● **Assignment**
The answer is the line that contains "Pillmannstraße 12" followed by every later line of the entries below, each repeated exactly, and nothing else.

● **Dataset content**
########

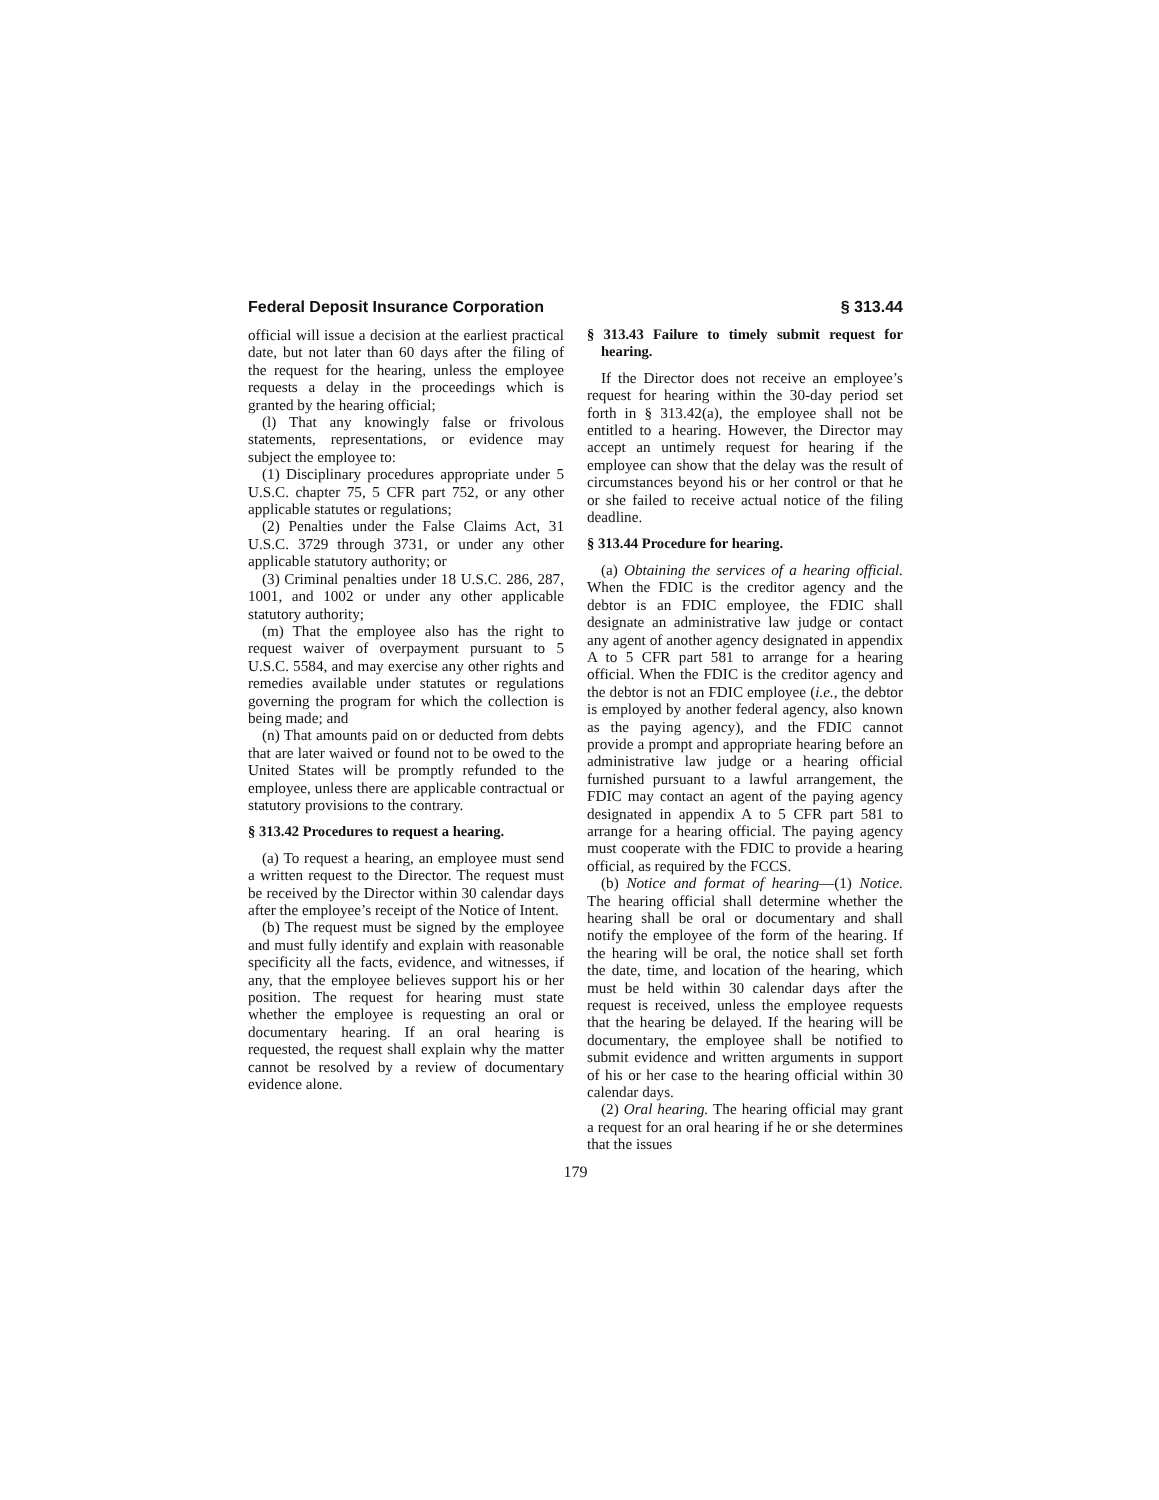Federal Deposit Insurance Corporation § 313.44
official will issue a decision at the earliest practical date, but not later than 60 days after the filing of the request for the hearing, unless the employee requests a delay in the proceedings which is granted by the hearing official;
(l) That any knowingly false or frivolous statements, representations, or evidence may subject the employee to:
(1) Disciplinary procedures appropriate under 5 U.S.C. chapter 75, 5 CFR part 752, or any other applicable statutes or regulations;
(2) Penalties under the False Claims Act, 31 U.S.C. 3729 through 3731, or under any other applicable statutory authority; or
(3) Criminal penalties under 18 U.S.C. 286, 287, 1001, and 1002 or under any other applicable statutory authority;
(m) That the employee also has the right to request waiver of overpayment pursuant to 5 U.S.C. 5584, and may exercise any other rights and remedies available under statutes or regulations governing the program for which the collection is being made; and
(n) That amounts paid on or deducted from debts that are later waived or found not to be owed to the United States will be promptly refunded to the employee, unless there are applicable contractual or statutory provisions to the contrary.
§ 313.42 Procedures to request a hearing.
(a) To request a hearing, an employee must send a written request to the Director. The request must be received by the Director within 30 calendar days after the employee’s receipt of the Notice of Intent.
(b) The request must be signed by the employee and must fully identify and explain with reasonable specificity all the facts, evidence, and witnesses, if any, that the employee believes support his or her position. The request for hearing must state whether the employee is requesting an oral or documentary hearing. If an oral hearing is requested, the request shall explain why the matter cannot be resolved by a review of documentary evidence alone.
§ 313.43 Failure to timely submit request for hearing.
If the Director does not receive an employee’s request for hearing within the 30-day period set forth in § 313.42(a), the employee shall not be entitled to a hearing. However, the Director may accept an untimely request for hearing if the employee can show that the delay was the result of circumstances beyond his or her control or that he or she failed to receive actual notice of the filing deadline.
§ 313.44 Procedure for hearing.
(a) Obtaining the services of a hearing official. When the FDIC is the creditor agency and the debtor is an FDIC employee, the FDIC shall designate an administrative law judge or contact any agent of another agency designated in appendix A to 5 CFR part 581 to arrange for a hearing official. When the FDIC is the creditor agency and the debtor is not an FDIC employee (i.e., the debtor is employed by another federal agency, also known as the paying agency), and the FDIC cannot provide a prompt and appropriate hearing before an administrative law judge or a hearing official furnished pursuant to a lawful arrangement, the FDIC may contact an agent of the paying agency designated in appendix A to 5 CFR part 581 to arrange for a hearing official. The paying agency must cooperate with the FDIC to provide a hearing official, as required by the FCCS.
(b) Notice and format of hearing—(1) Notice. The hearing official shall determine whether the hearing shall be oral or documentary and shall notify the employee of the form of the hearing. If the hearing will be oral, the notice shall set forth the date, time, and location of the hearing, which must be held within 30 calendar days after the request is received, unless the employee requests that the hearing be delayed. If the hearing will be documentary, the employee shall be notified to submit evidence and written arguments in support of his or her case to the hearing official within 30 calendar days.
(2) Oral hearing. The hearing official may grant a request for an oral hearing if he or she determines that the issues
179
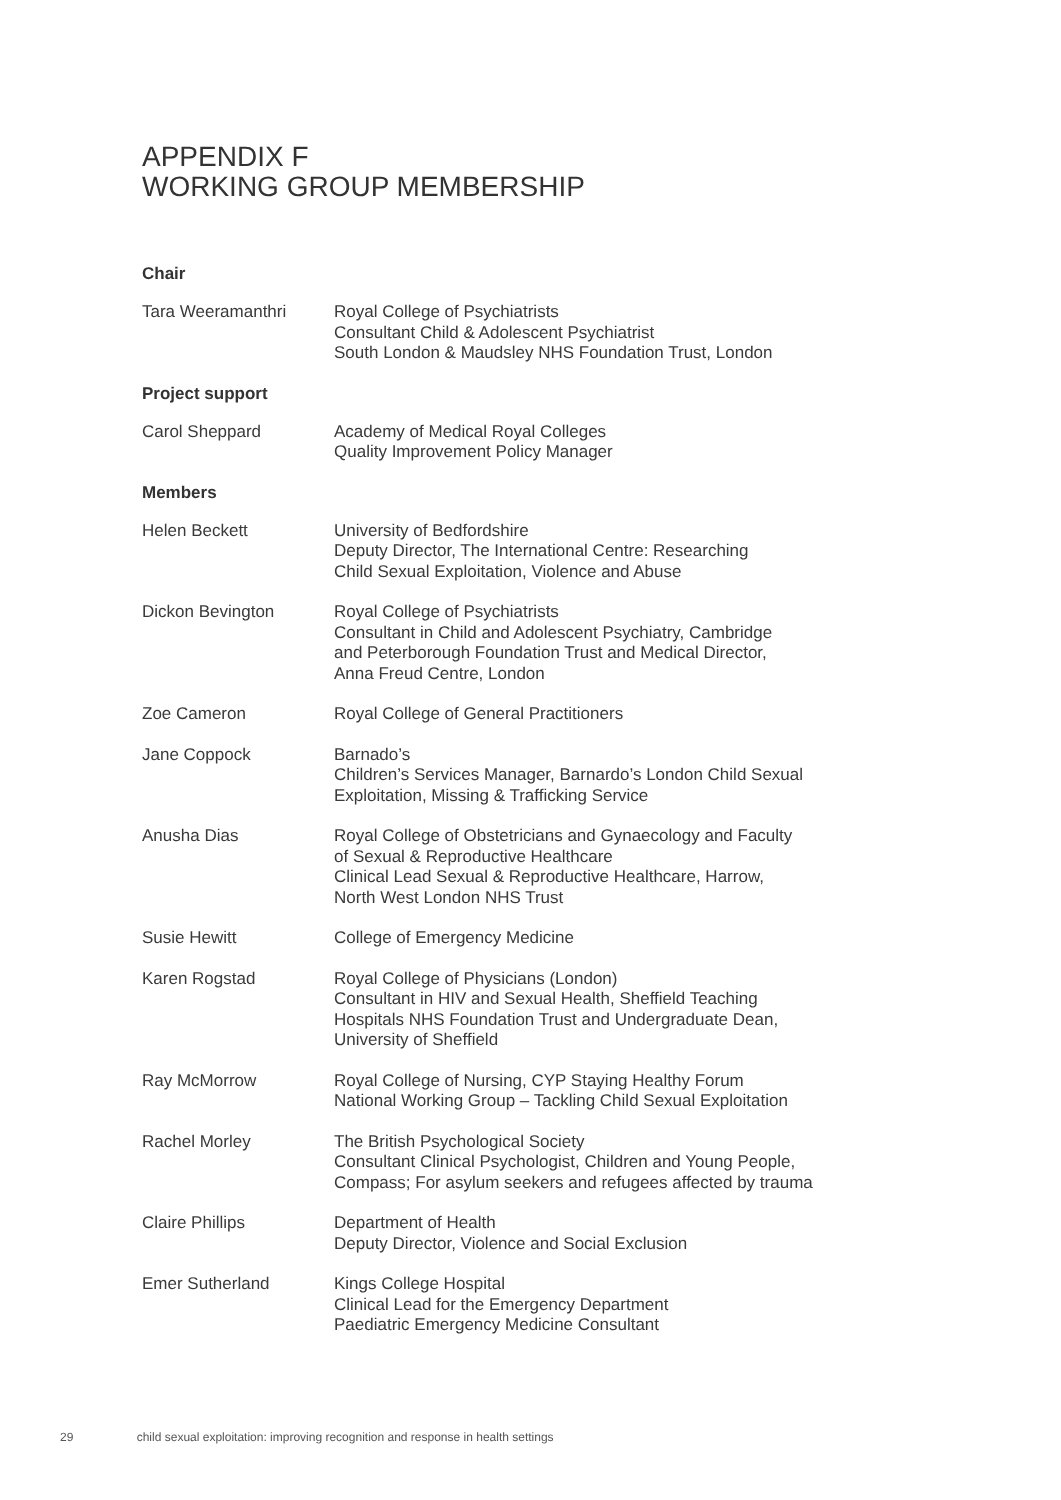APPENDIX F
WORKING GROUP MEMBERSHIP
Chair
Tara Weeramanthri Royal College of Psychiatrists
Consultant Child & Adolescent Psychiatrist
South London & Maudsley NHS Foundation Trust, London
Project support
Carol Sheppard Academy of Medical Royal Colleges
Quality Improvement Policy Manager
Members
Helen Beckett University of Bedfordshire
Deputy Director, The International Centre: Researching
Child Sexual Exploitation, Violence and Abuse
Dickon Bevington Royal College of Psychiatrists
Consultant in Child and Adolescent Psychiatry, Cambridge
and Peterborough Foundation Trust and Medical Director,
Anna Freud Centre, London
Zoe Cameron Royal College of General Practitioners
Jane Coppock Barnado’s
Children’s Services Manager, Barnardo’s London Child Sexual
Exploitation, Missing & Trafficking Service
Anusha Dias Royal College of Obstetricians and Gynaecology and Faculty
of Sexual & Reproductive Healthcare
Clinical Lead Sexual & Reproductive Healthcare, Harrow,
North West London NHS Trust
Susie Hewitt College of Emergency Medicine
Karen Rogstad Royal College of Physicians (London)
Consultant in HIV and Sexual Health, Sheffield Teaching
Hospitals NHS Foundation Trust and Undergraduate Dean,
University of Sheffield
Ray McMorrow Royal College of Nursing, CYP Staying Healthy Forum
National Working Group – Tackling Child Sexual Exploitation
Rachel Morley The British Psychological Society
Consultant Clinical Psychologist, Children and Young People,
Compass; For asylum seekers and refugees affected by trauma
Claire Phillips Department of Health
Deputy Director, Violence and Social Exclusion
Emer Sutherland Kings College Hospital
Clinical Lead for the Emergency Department
Paediatric Emergency Medicine Consultant
29 child sexual exploitation: improving recognition and response in health settings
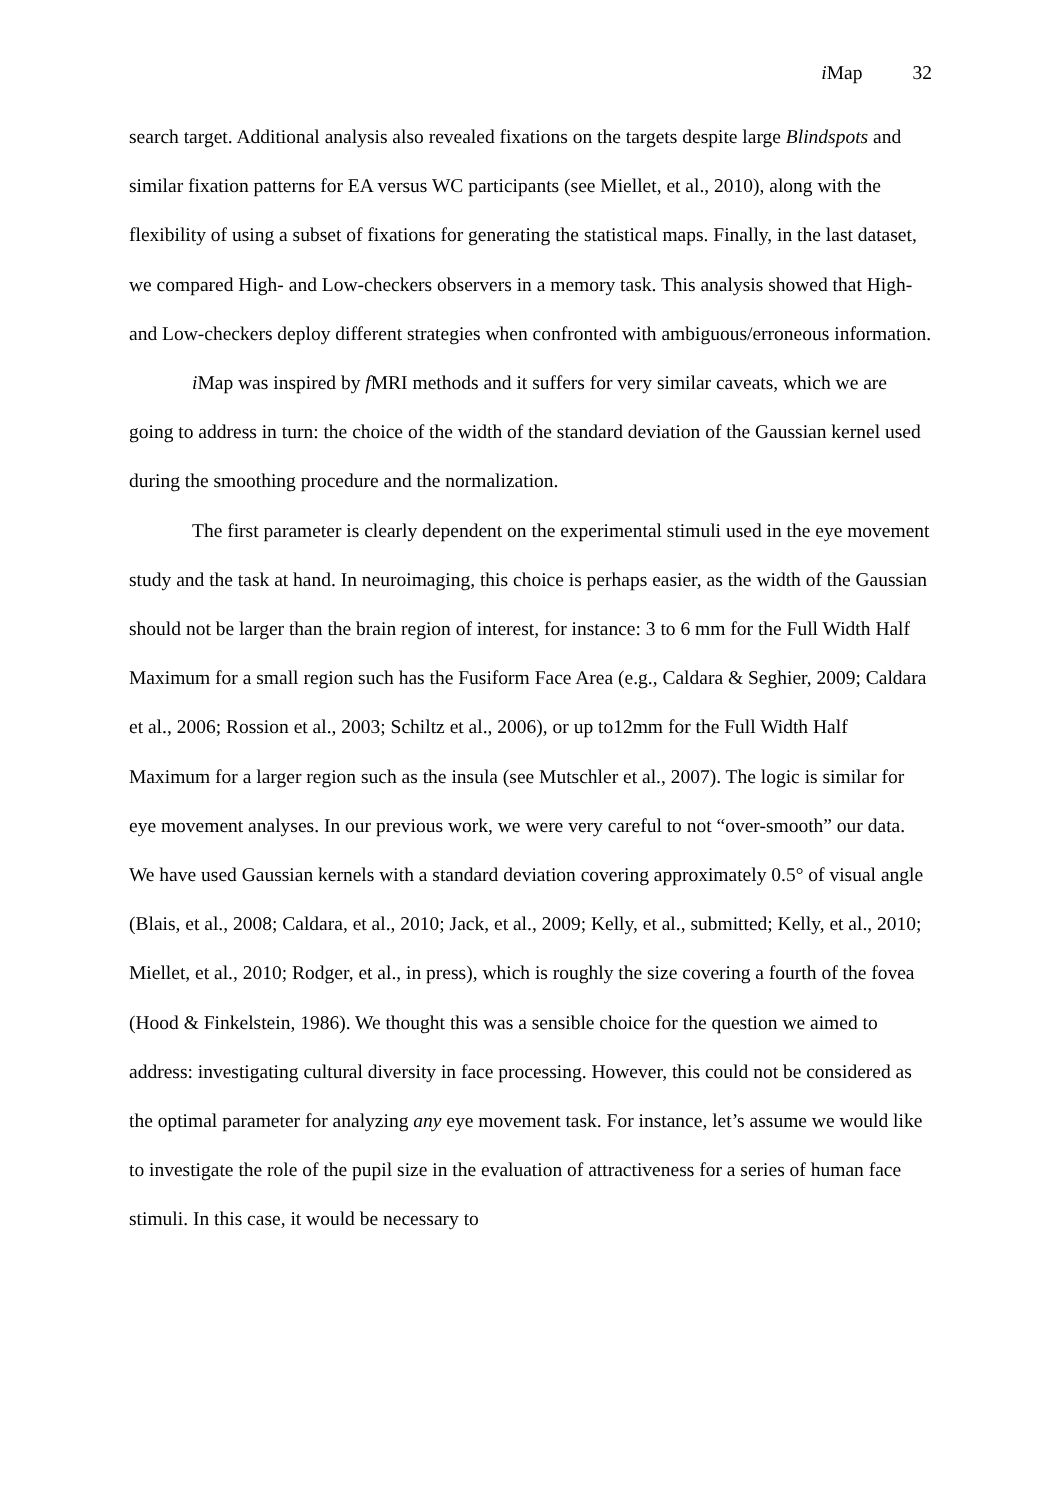i Map 32
search target. Additional analysis also revealed fixations on the targets despite large Blindspots and similar fixation patterns for EA versus WC participants (see Miellet, et al., 2010), along with the flexibility of using a subset of fixations for generating the statistical maps. Finally, in the last dataset, we compared High- and Low-checkers observers in a memory task. This analysis showed that High- and Low-checkers deploy different strategies when confronted with ambiguous/erroneous information.
i Map was inspired by f MRI methods and it suffers for very similar caveats, which we are going to address in turn: the choice of the width of the standard deviation of the Gaussian kernel used during the smoothing procedure and the normalization.
The first parameter is clearly dependent on the experimental stimuli used in the eye movement study and the task at hand. In neuroimaging, this choice is perhaps easier, as the width of the Gaussian should not be larger than the brain region of interest, for instance: 3 to 6 mm for the Full Width Half Maximum for a small region such has the Fusiform Face Area (e.g., Caldara & Seghier, 2009; Caldara et al., 2006; Rossion et al., 2003; Schiltz et al., 2006), or up to12mm for the Full Width Half Maximum for a larger region such as the insula (see Mutschler et al., 2007). The logic is similar for eye movement analyses. In our previous work, we were very careful to not “over-smooth” our data. We have used Gaussian kernels with a standard deviation covering approximately 0.5° of visual angle (Blais, et al., 2008; Caldara, et al., 2010; Jack, et al., 2009; Kelly, et al., submitted; Kelly, et al., 2010; Miellet, et al., 2010; Rodger, et al., in press), which is roughly the size covering a fourth of the fovea (Hood & Finkelstein, 1986). We thought this was a sensible choice for the question we aimed to address: investigating cultural diversity in face processing. However, this could not be considered as the optimal parameter for analyzing any eye movement task. For instance, let’s assume we would like to investigate the role of the pupil size in the evaluation of attractiveness for a series of human face stimuli. In this case, it would be necessary to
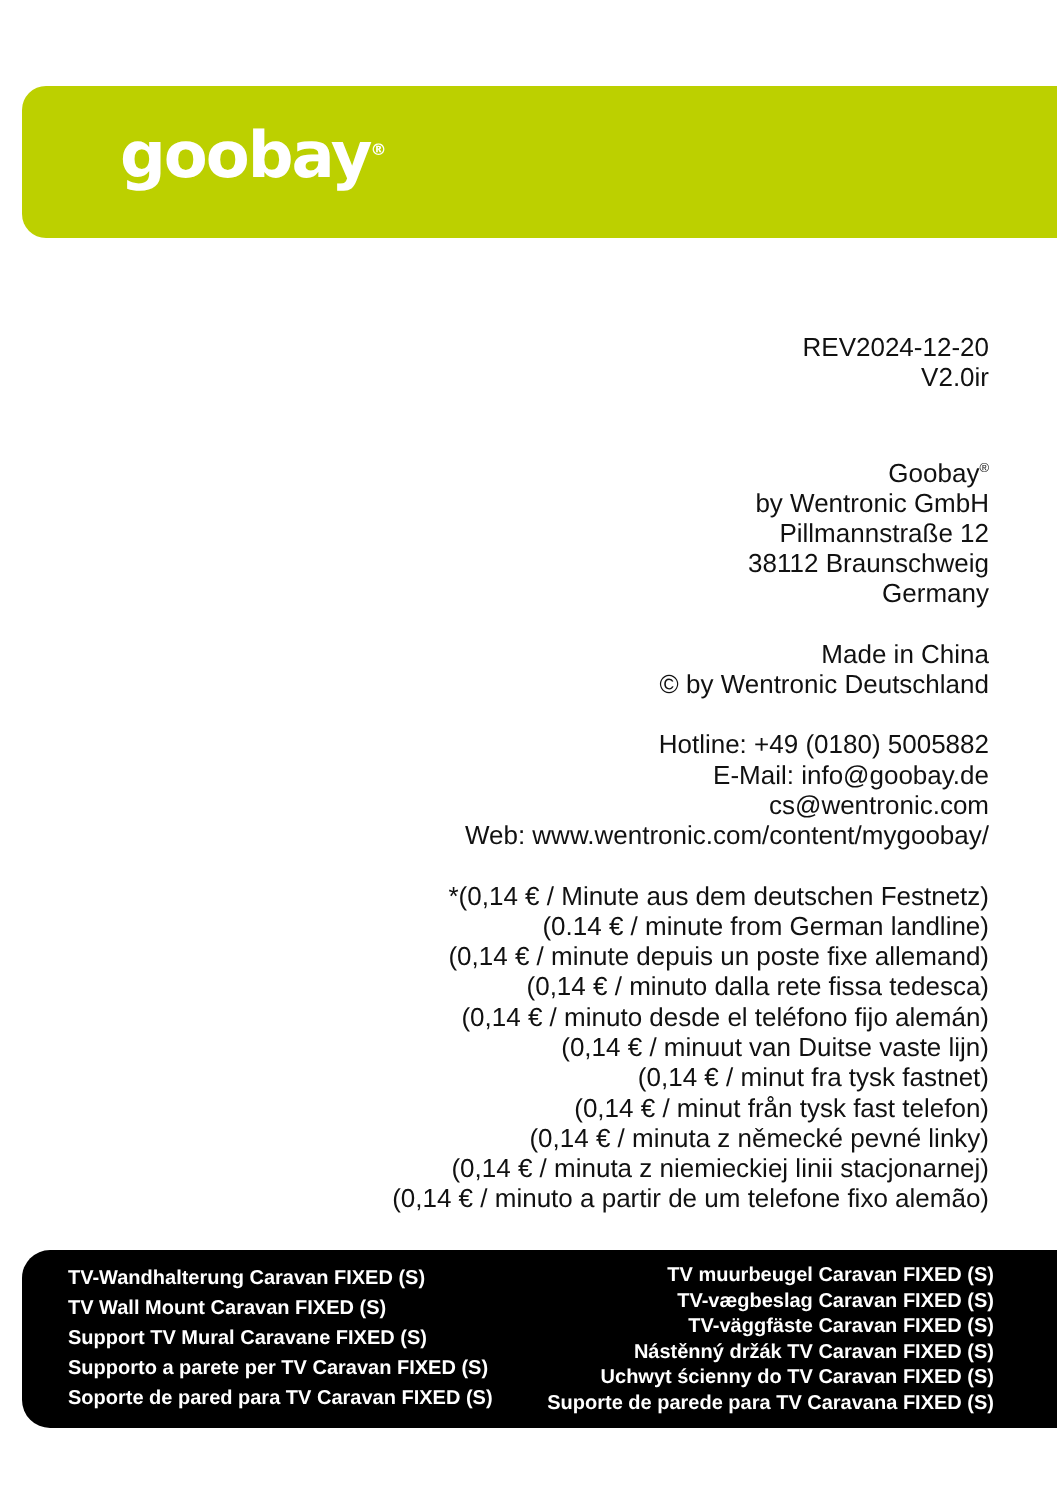goobay<sup>®</sup>
REV2024-12-20
V2.0ir
Goobay<sup>®</sup>
by Wentronic GmbH
Pillmannstraße 12
38112 Braunschweig
Germany
Made in China
© by Wentronic Deutschland
Hotline: +49 (0180) 5005882
E-Mail: info@goobay.de
cs@wentronic.com
Web: www.wentronic.com/content/mygoobay/
*(0,14 € / Minute aus dem deutschen Festnetz)
(0.14 € / minute from German landline)
(0,14 € / minute depuis un poste fixe allemand)
(0,14 € / minuto dalla rete fissa tedesca)
(0,14 € / minuto desde el teléfono fijo alemán)
(0,14 € / minuut van Duitse vaste lijn)
(0,14 € / minut fra tysk fastnet)
(0,14 € / minut från tysk fast telefon)
(0,14 € / minuta z německé pevné linky)
(0,14 € / minuta z niemieckiej linii stacjonarnej)
(0,14 € / minuto a partir de um telefone fixo alemão)
TV-Wandhalterung Caravan FIXED (S)
TV Wall Mount Caravan FIXED (S)
Support TV Mural Caravane FIXED (S)
Supporto a parete per TV Caravan FIXED (S)
Soporte de pared para TV Caravan FIXED (S)
TV muurbeugel Caravan FIXED (S)
TV-vægbeslag Caravan FIXED (S)
TV-väggfäste Caravan FIXED (S)
Nástěnný držák TV Caravan FIXED (S)
Uchwyt ścienny do TV Caravan FIXED (S)
Suporte de parede para TV Caravana FIXED (S)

########

● **Exercise result**
Pillmannstraße 12
38112 Braunschweig
Germany
Made in China
© by Wentronic Deutschland
Hotline: +49 (0180) 5005882
E-Mail: info@goobay.de
cs@wentronic.com
Web: www.wentronic.com/content/mygoobay/
*(0,14 € / Minute aus dem deutschen Festnetz)
(0.14 € / minute from German landline)
(0,14 € / minute depuis un poste fixe allemand)
(0,14 € / minuto dalla rete fissa tedesca)
(0,14 € / minuto desde el teléfono fijo alemán)
(0,14 € / minuut van Duitse vaste lijn)
(0,14 € / minut fra tysk fastnet)
(0,14 € / minut från tysk fast telefon)
(0,14 € / minuta z německé pevné linky)
(0,14 € / minuta z niemieckiej linii stacjonarnej)
(0,14 € / minuto a partir de um telefone fixo alemão)
TV-Wandhalterung Caravan FIXED (S)
TV Wall Mount Caravan FIXED (S)
Support TV Mural Caravane FIXED (S)
Supporto a parete per TV Caravan FIXED (S)
Soporte de pared para TV Caravan FIXED (S)
TV muurbeugel Caravan FIXED (S)
TV-vægbeslag Caravan FIXED (S)
TV-väggfäste Caravan FIXED (S)
Nástěnný držák TV Caravan FIXED (S)
Uchwyt ścienny do TV Caravan FIXED (S)
Suporte de parede para TV Caravana FIXED (S)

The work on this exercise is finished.